This 14-inch Ultrabook offers a Windows 8 experience complete with a touch-enabled screen for $699. Read on to find out what's forgivable and what's not at this price point.
At $699 the ASUS S400CA represents one of the least expensive Ultrabooks on the market, especially considering this model has a touch-enabled screen. Highlights of this model aside from the touch screen include solid battery life, metallic surfaces, a clean design and good speakers.
Build and Design
The S400CA has a clean uncluttered appearance. The stark silver aluminum palm rest contrasts nicely with the black lid and chassis bottom. The corners are rounded just the right amount.
The build quality is above average; the chassis is reasonably stiff and resists flexing. The lid is impressively strong and noticeably better at resisting flex and pressure than most Ultrabooks that have gone through our review process. Fit and finish is good; there are no unfinished areas or sections that seem to be of better quality than others.
Note that the aluminum on the S400CA is decorative; it certainly adds support but isn't the main source of chassis strength. A full aluminum shell is too expensive at this price point.
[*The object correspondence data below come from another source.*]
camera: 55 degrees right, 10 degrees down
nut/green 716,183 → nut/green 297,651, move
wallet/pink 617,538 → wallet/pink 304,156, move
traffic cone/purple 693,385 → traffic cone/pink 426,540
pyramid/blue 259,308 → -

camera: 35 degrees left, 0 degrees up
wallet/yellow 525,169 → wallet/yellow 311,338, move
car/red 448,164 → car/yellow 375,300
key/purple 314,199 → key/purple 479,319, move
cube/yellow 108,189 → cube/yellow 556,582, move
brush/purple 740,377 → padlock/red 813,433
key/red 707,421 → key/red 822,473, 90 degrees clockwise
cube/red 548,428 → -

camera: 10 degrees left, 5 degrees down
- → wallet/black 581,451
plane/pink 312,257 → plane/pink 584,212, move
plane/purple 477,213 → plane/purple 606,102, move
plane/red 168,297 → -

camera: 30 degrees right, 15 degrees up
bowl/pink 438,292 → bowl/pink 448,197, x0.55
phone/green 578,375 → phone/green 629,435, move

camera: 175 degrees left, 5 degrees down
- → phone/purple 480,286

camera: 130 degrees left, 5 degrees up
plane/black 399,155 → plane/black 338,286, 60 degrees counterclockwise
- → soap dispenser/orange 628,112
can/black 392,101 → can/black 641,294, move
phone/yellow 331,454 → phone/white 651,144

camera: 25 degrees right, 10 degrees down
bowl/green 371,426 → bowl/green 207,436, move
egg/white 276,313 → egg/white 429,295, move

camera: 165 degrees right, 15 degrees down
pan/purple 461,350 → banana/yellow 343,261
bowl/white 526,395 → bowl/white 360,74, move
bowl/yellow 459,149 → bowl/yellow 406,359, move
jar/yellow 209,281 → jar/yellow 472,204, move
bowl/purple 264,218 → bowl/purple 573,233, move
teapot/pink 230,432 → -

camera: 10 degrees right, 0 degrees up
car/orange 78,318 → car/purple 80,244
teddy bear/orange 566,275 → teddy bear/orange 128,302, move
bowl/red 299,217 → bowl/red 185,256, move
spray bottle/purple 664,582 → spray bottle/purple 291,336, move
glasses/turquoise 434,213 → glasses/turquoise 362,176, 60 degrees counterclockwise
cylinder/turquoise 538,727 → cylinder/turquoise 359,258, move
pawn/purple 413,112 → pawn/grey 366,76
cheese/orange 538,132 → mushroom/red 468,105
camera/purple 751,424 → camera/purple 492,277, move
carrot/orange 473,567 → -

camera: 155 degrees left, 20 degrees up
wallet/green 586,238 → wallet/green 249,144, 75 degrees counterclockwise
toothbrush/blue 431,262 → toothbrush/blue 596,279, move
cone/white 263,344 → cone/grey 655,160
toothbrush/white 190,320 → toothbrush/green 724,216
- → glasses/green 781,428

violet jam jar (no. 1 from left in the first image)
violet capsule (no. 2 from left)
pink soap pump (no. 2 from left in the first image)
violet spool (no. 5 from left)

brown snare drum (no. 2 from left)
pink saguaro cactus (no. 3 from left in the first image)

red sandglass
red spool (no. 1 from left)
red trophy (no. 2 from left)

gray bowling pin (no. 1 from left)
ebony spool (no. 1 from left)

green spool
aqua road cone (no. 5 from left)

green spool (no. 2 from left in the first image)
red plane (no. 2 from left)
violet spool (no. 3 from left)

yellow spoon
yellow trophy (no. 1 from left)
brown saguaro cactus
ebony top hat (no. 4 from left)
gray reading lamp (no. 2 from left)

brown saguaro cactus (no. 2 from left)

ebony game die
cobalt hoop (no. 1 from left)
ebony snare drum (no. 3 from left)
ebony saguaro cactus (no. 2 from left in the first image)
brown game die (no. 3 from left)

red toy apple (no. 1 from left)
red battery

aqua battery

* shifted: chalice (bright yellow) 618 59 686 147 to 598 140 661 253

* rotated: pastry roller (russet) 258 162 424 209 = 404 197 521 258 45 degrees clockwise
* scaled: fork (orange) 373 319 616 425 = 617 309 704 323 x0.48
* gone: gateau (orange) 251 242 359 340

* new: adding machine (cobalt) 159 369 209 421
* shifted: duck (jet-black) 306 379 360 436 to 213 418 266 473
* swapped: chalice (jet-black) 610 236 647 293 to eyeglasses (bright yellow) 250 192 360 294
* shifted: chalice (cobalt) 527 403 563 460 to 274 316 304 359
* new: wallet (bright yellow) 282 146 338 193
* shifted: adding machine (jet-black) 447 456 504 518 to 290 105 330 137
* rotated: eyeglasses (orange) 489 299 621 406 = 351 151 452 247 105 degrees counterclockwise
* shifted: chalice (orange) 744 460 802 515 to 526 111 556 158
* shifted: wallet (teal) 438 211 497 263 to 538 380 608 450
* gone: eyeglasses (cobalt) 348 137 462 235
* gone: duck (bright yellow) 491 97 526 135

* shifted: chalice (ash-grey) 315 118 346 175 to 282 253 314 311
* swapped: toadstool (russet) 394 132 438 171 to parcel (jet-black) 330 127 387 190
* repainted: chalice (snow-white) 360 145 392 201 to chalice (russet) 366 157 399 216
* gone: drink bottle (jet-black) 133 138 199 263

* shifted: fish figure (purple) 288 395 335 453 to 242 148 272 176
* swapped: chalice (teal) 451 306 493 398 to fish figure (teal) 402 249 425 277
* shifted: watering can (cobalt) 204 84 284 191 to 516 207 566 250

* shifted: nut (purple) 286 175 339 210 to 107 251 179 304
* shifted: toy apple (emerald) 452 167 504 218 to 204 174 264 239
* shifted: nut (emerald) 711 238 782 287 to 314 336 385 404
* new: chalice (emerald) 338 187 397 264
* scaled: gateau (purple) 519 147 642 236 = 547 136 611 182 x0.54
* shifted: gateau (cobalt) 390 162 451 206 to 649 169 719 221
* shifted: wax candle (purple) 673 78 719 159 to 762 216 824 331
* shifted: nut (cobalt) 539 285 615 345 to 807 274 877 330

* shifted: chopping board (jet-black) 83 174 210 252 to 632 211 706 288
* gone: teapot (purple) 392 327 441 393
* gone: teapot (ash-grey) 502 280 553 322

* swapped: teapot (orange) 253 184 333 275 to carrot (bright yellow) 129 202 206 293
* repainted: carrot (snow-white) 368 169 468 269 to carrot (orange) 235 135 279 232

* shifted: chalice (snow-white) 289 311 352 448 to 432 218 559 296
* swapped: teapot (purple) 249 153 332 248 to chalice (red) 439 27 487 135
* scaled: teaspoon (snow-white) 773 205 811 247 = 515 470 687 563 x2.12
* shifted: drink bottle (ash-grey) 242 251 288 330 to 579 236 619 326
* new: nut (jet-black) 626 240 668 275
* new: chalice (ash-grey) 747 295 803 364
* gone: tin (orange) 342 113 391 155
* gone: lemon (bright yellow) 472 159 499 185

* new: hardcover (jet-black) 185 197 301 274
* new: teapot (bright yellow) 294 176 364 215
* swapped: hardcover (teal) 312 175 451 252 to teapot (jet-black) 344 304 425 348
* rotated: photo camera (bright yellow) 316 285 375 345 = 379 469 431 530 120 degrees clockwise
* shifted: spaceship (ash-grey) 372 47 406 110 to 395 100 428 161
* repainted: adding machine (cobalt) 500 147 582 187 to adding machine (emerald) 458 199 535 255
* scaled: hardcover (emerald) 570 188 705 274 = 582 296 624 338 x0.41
The S400CA wasn't designed with user upgradeability in mind but it is user upgradeable; remove the eight Phillips head screws on the chassis bottom to get at the 2.5" storage drive, mSATA slot, wireless card and one open RAM slot. That's not bad at all for an Ultrabook.
Input and Output Ports
Port selection is one of the S400CA's highlights; it offers many ports other Ultrabooks leave out including VGA, Ethernet, a media card reader and a full-size HDMI out; this is in addition to three USB ports (one USB 3.0 and two USB 2.0). A small detail I appreciate on the S400CA is its inclusion of status lights along the front. I always miss the storage drive activity light when it's left out. All picture descriptions are listed from left to right.
Left: Kensington lock slot, 2x USB 2.0, headphone/microphone combo jack, SD card slot
Right: USB 3.0, HDMI out, VGA, Ethernet, AC power jack
The S400CA has a full-size keyboard with Chiclet-style keys. It's not my favorite part of the notebook. Unlike the keyboards on most Ultrabooks, this one has noticeable flex which doesn't translate to a solid feel. The limited key travel doesn't allow for much tactile feedback.
Something I definitely don't appreciate is the fact that the chassis has a slight rattle while typing; this is unacceptable and I see it too often. One last complaint is the key surfaces; they're granular plastic which will in all likelihood wear shiny over time.
The ASUS clickpad lacks dedicated physical buttons; press down anywhere to produce a click. It has a pleasantly smooth surface and relatively quiet clicks but the praise stops there. The clickable surface isn't properly anchored so it has a small bit of give, translating into a rattling sound while tapping to click. Furthermore physical clicks take too much effort. Overall ASUS could have scored higher in this section of the review.
Screen and Speakers
The 14" screen is another sore point of this review. Its redeeming factor is the touch capability; it works well but is more of a novelty. The primary issue with the touch functionality is usability; the display hinge provides plenty of resistance to prevent the screen from moving backward while touched but can't stop it from wobbling which makes for an awkward experience. I found myself supporting the display with one hand while touching with the other.
The screen is otherwise utterly unremarkable. It has the lowest resolution offered on a mainstream PC, 1366x768; it looks grainy compared to higher resolution screens (1920x1080, for example) because the pixels are physically larger; there are less of them per square inch. Windows 8 scales so well across resolutions that the old "the text is too small" excuse is no longer valid; save for price reasons it makes little sense to get a resolution this low.
Compounding the resolution issue is the panel's picture quality; contrast and especially saturation are well below average. The display looks washed out and dull and has poor viewing angles; there's a narrow 10-15 degree vertical window that's 'optimal'; pass that and the picture washes out or darkens from above and below, respectively. Even the brightness is suboptimal.
The speakers are a step up from "normal" tinny notebook speakers. The pseudo surround sound effect is actually impressive. The speakers get sufficiently loud but lack low bass notes. Normally I'd say use the headphone jack but the S400CA's has some background static; this is not a good thing.